▶ _DATA PROVIDED_
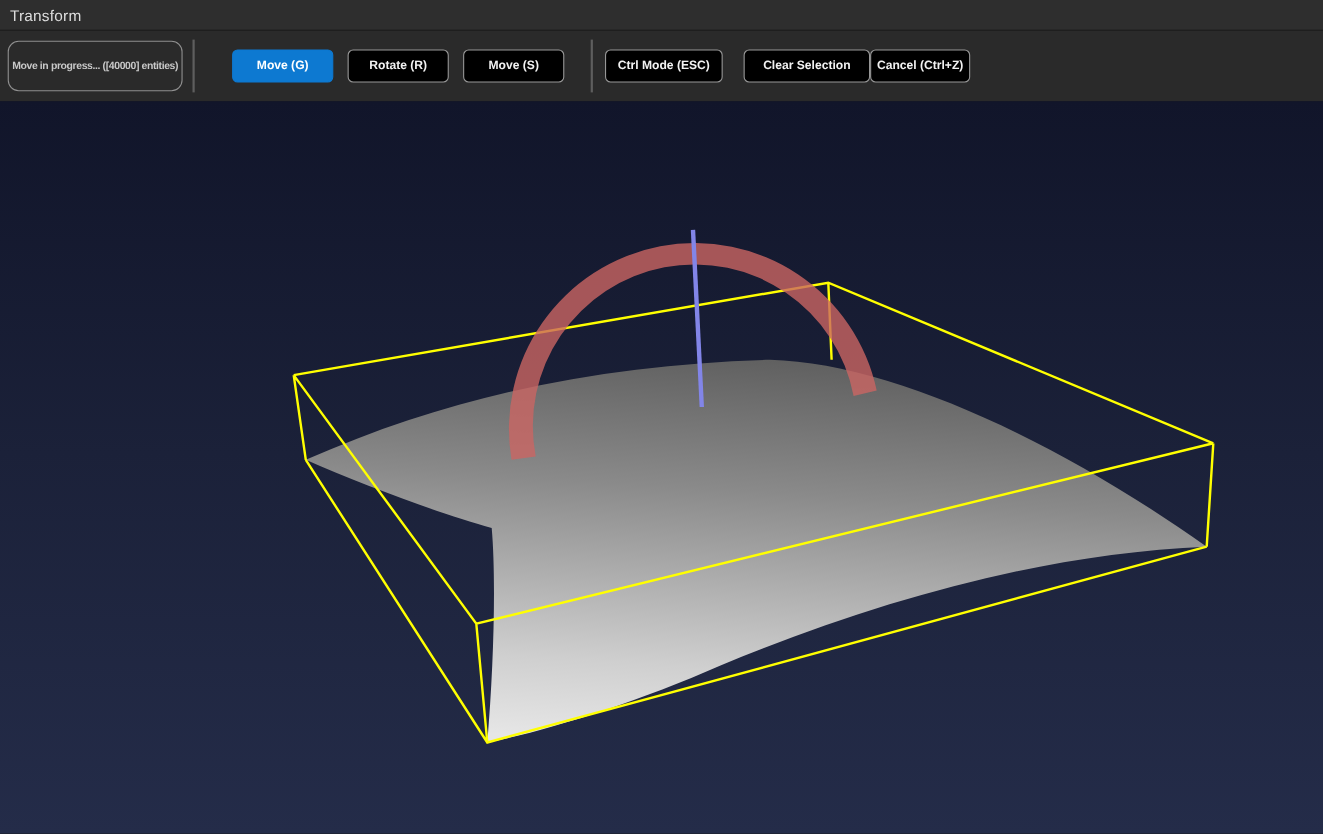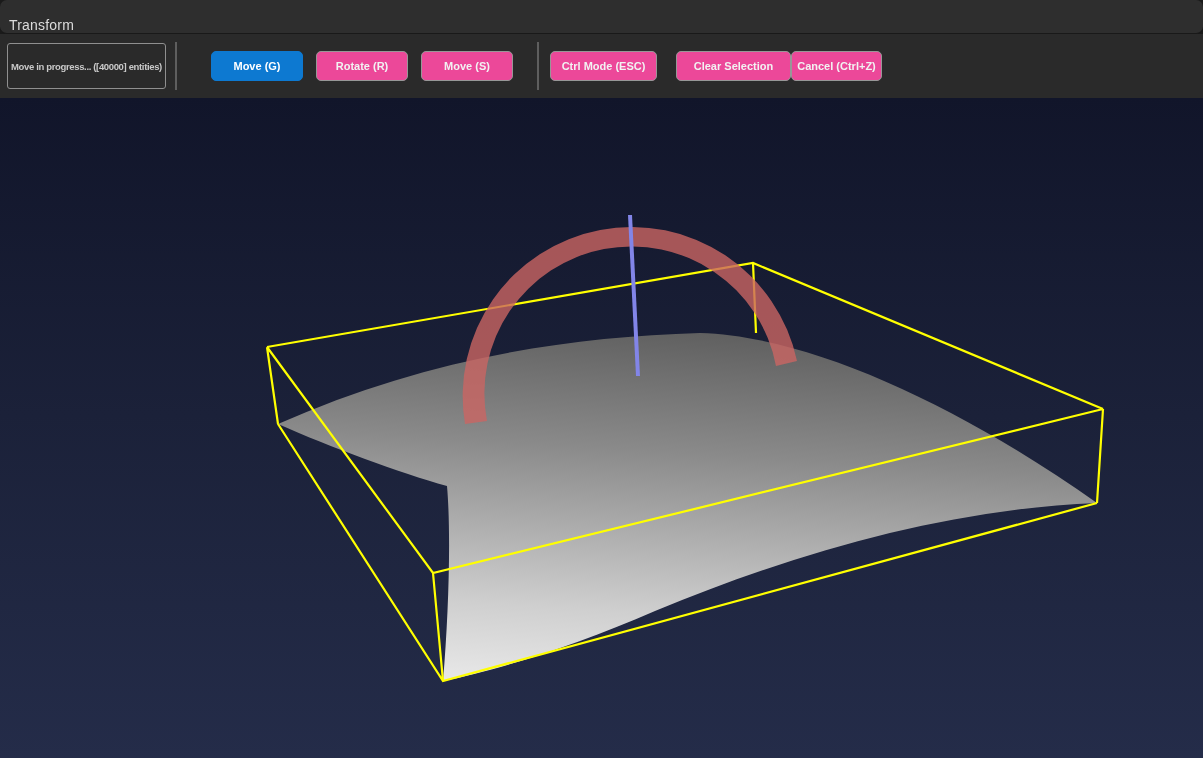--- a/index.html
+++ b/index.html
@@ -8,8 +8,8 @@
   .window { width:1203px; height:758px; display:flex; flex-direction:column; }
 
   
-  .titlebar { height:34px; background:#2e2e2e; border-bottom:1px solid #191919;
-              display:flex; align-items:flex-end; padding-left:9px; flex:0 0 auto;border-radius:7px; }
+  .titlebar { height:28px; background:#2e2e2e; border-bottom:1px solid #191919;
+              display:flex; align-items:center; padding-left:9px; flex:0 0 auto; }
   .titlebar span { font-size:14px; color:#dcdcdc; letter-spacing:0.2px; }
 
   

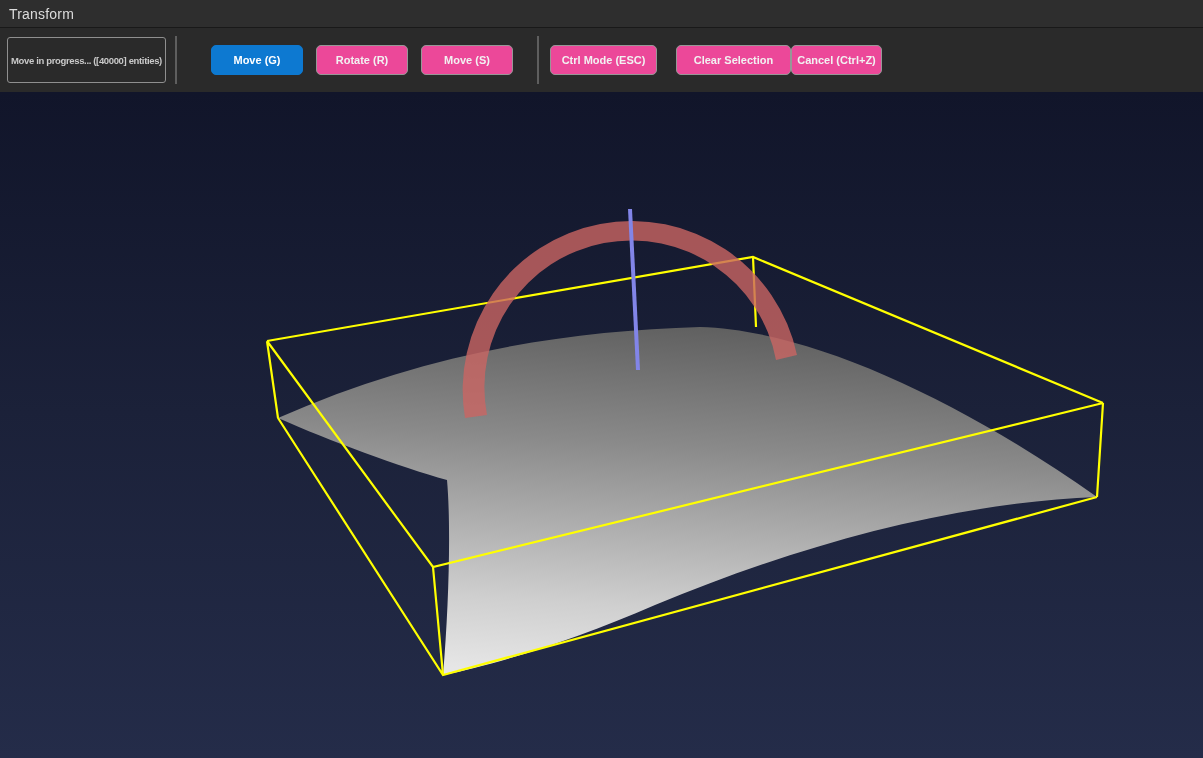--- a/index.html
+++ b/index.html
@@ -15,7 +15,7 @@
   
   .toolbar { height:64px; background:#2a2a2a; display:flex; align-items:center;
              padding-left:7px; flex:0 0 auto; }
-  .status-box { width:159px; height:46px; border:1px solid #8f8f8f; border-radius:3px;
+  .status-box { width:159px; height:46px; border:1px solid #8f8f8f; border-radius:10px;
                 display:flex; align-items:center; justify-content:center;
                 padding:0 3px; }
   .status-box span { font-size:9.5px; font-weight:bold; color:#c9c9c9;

▶ _BRIEF_
Find how many lines in the entries above have the string "left" and report only that number.

▶ _RESPONSE TO THIS TASK_
3